I learned of a new cyber term yesterday, “jackware,” which is similar to ransomware in that it features an outside hacker taking control of a system and disrupting the flow of information. What distinguishes jackware is that the attack is not aimed at the computer system itself, but rather at embedded devices in machinery or smart devices that perform other functions. Hackers use ransomware to hold onto and control data with the aim of making a profit by refusing to release the data without receipt of payment. Jackware, on the other hand, seeks to take control of machines to do things seemingly with sinister intentions.
Jackware highlights the need for businesses to evaluate their insurance policies to ascertain coverage for bodily injury and property damage from a cyber event is afforded by their policies.
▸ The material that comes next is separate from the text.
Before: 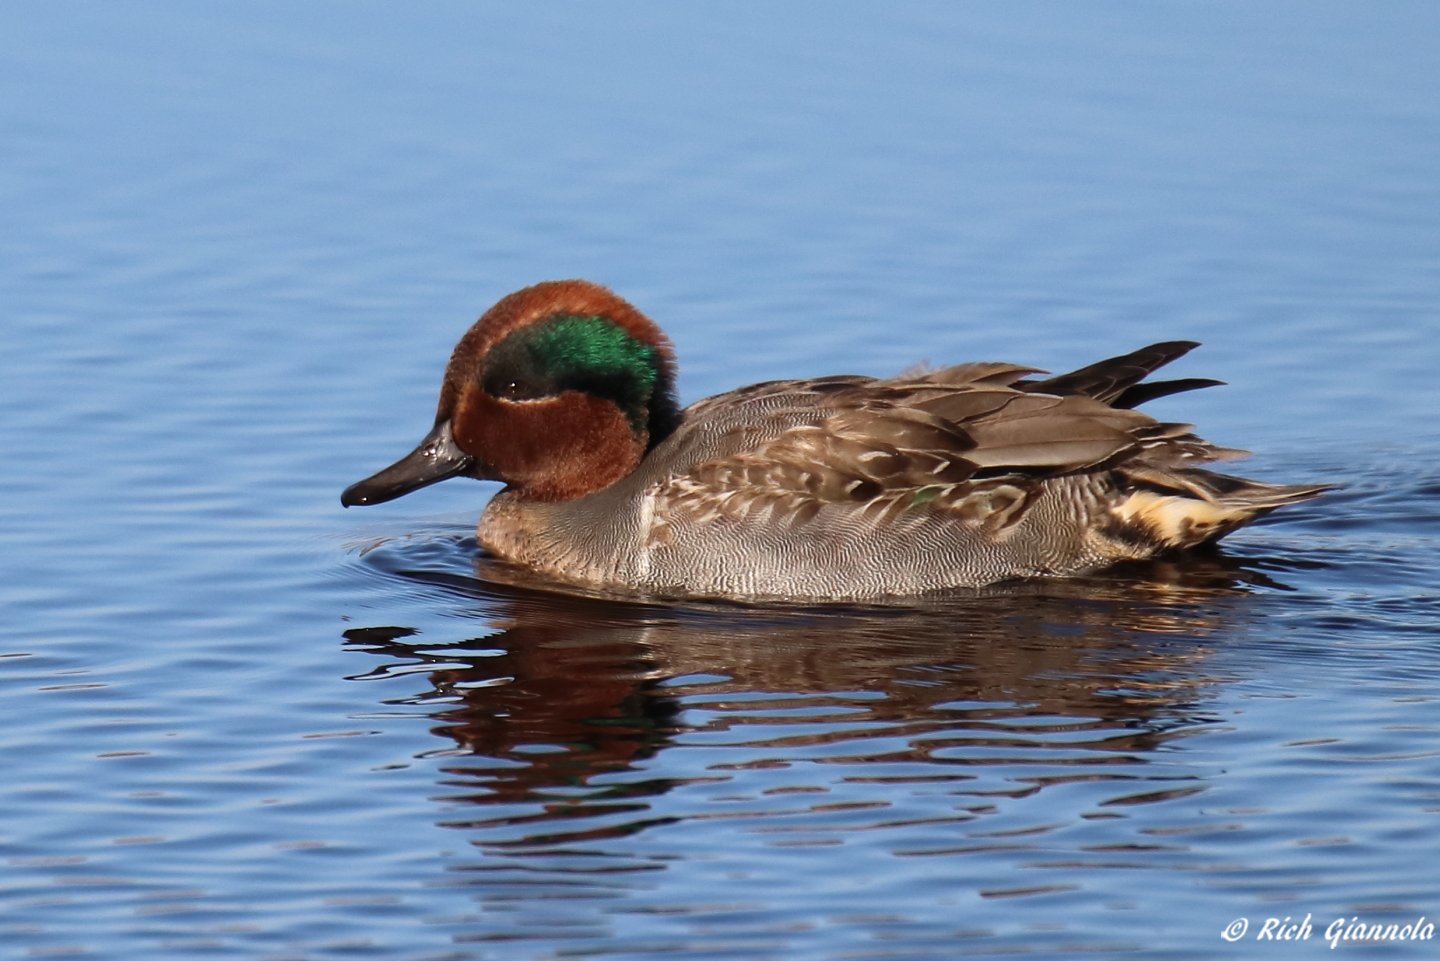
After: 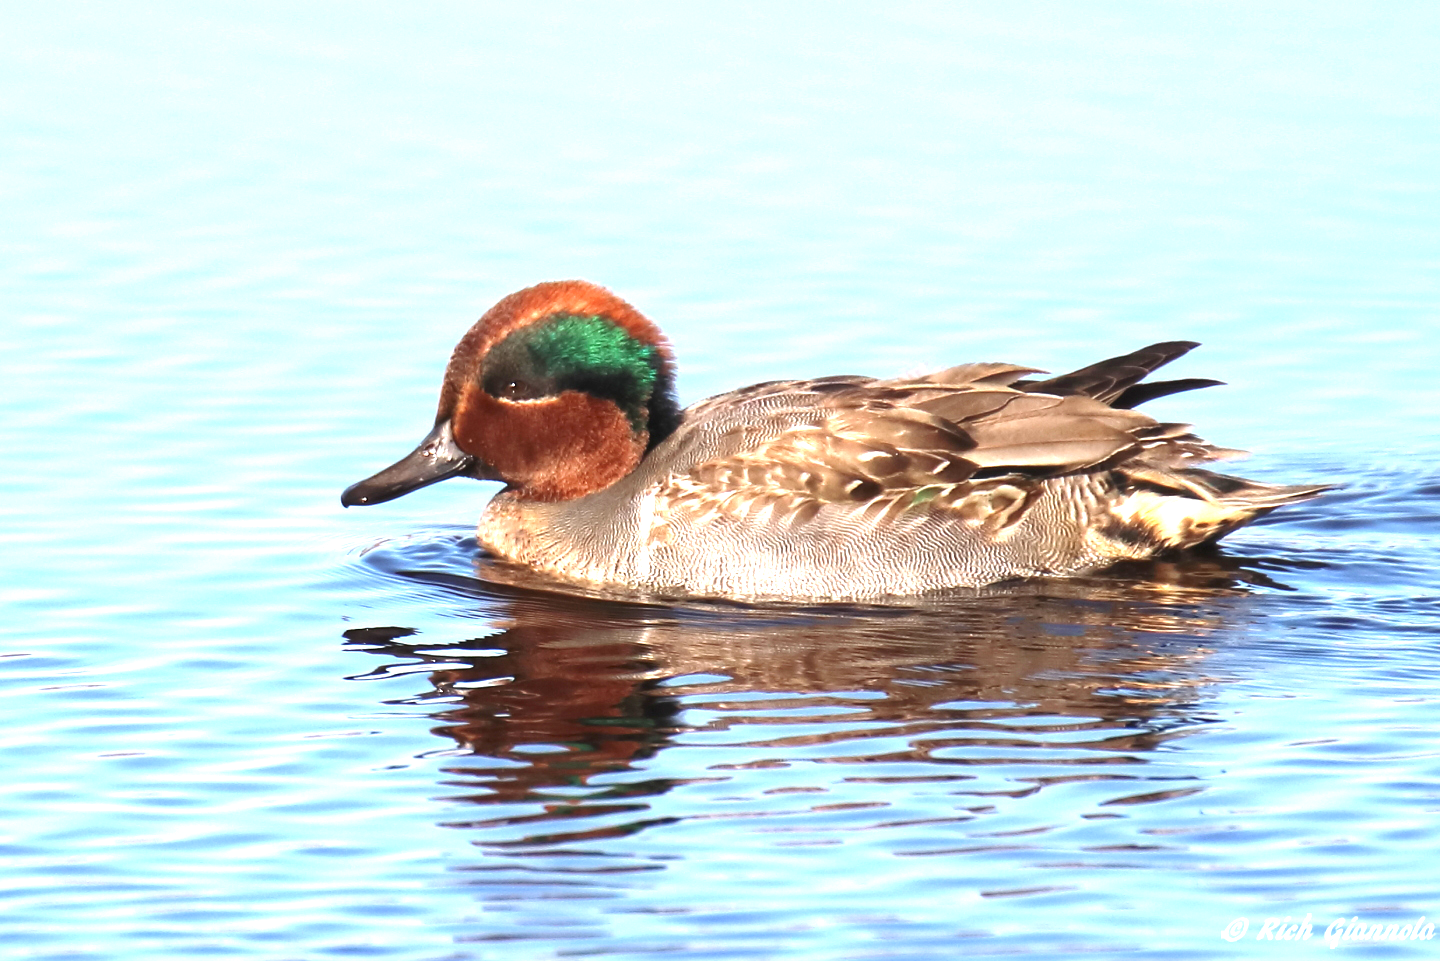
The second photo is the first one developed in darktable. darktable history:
tone equalizer: on, module defaults
exposure: black level correction 0, exposure 1.741 EV, compensate exposure bias true, compensate highlight preservation false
This is not a novel concept and is one which I have addressed and cautioned about in previous posts. The potential bodily injury and/or property damage that can arise from a hacker taking control of a smart device or machine need not be elaborated on much. We now have a term to address it by – jackware, and proactively addressing it with insurance would be a prudent move.
Some cyber carriers have been amenable to offering bodily injury and property damage coverage and it is one avenue of coverage to pursue. Ensuring no cyber exclusions on property, environmental/pollution, and general liability policies is another channel to explore (also referred to as silent cyber coverage). Some courts notably have ruled favorably for policyholders in silent cyber cases, particularly on the general liability side of coverage.